Abstract
Purpose :
Machine Learning (ML) models suffer from a lack of interpretability, particularly in healthcare settings. We used Google Brain’s What-if Tool (WIT) in a retrospective cohort study to analyse the decision boundaries of a multi-classification model that predicts visual acuity (VA) outcomes for patients with wet age-related macular degeneration (AMD).
Methods :
Our AMD dataset consisted of 3961 eyes from patients who had attended Moorfields Eye Hospital in the UK and were undergoing anti-vascular endothelial growth factor treatment. For each patient, VA was measured at the start of treatment and one year later using Early Treatment Diabetic Retinopathy Study charts. VA after one year of treatment was binned to labels of “Good” for scores of 70+, “Neutral” for scores of 36-69, and “Poor” for scores of 35 or below. A Google Cloud AutoML Tables model was then trained on this data to predict these VA outcome labels based on VA at baseline, age, ethnicity and gender.

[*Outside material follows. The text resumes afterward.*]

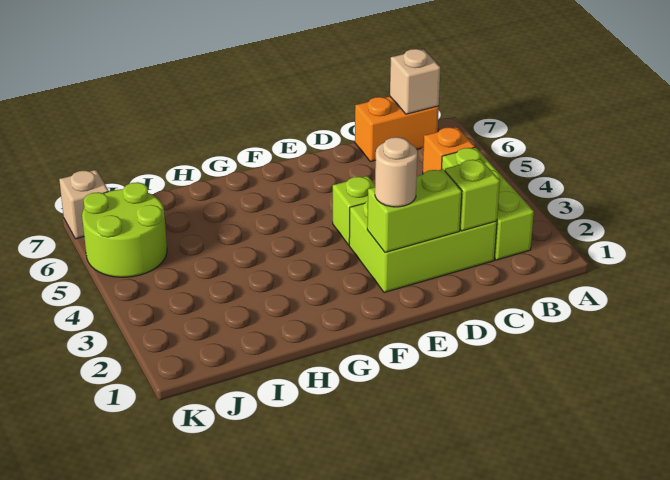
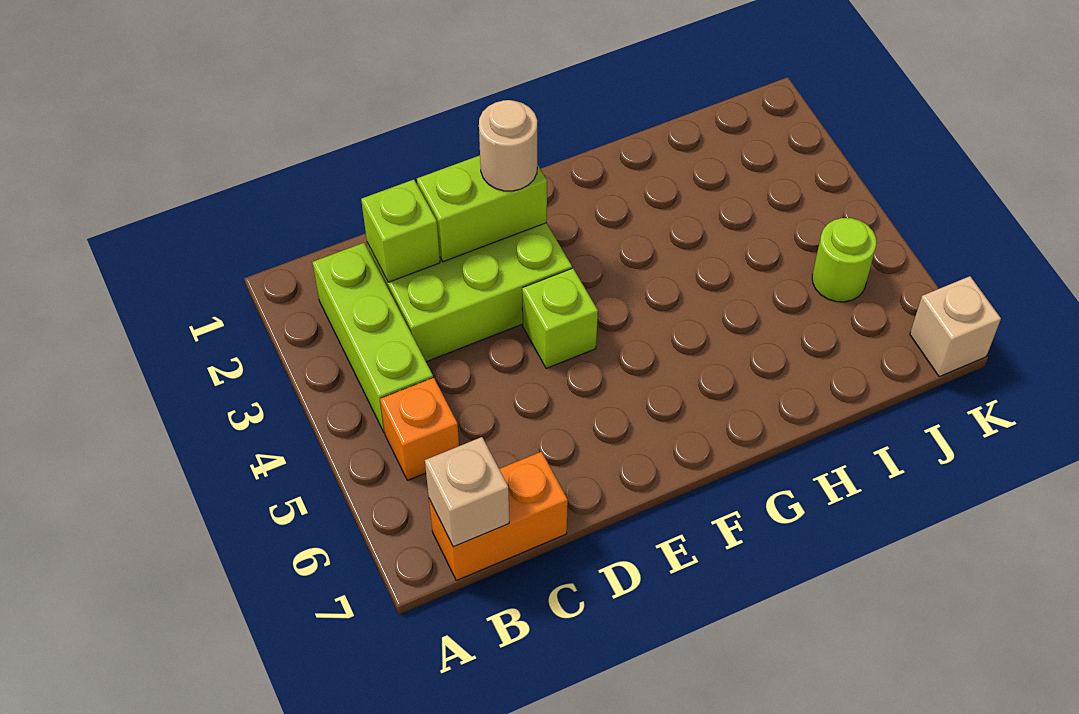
lime round brick J5:K6 level 1 -> lime round brick J5 level 1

We report the AUROC, precision and recall performance of the model. To explore decision boundaries, nearest counterfactual analysis using L1 distance was performed using the WIT – a model-agnostic explainable artificial intelligence tool - as a Jupyter notebook extension.
Results :
The trained AutoML model performed with an AUROC of 0.892, a precision of 73.1% and a recall of 71.9%. We present a case study of an 84-year-old British male patient with an initial VA of 70, and his nearest counterfactual, an 84-year-old British female patient, also with an initial VA of 70. The ground truth for both patients was “Good”; this was correctly predicted in the male patient, whilst the model predicted a “Neutral” outcome for the female.
Conclusions :
We present a novel way in which clinicians can easily view nearest counterfactuals using the WIT, allowing for a greater understanding into how ML models arrive at their decisions at the level of an individual patient. In our example, there is no clinically strong evidence to support the model’s prediction of a “Neutral” outcome in the female patient in comparison to the male patient. Importantly, minimal coding experience is required in both the training of the model on AutoML Tables and the analysis using the WIT. This approach could therefore contribute to the democratisation of ML in healthcare.
This is a 2021 ARVO Annual Meeting abstract.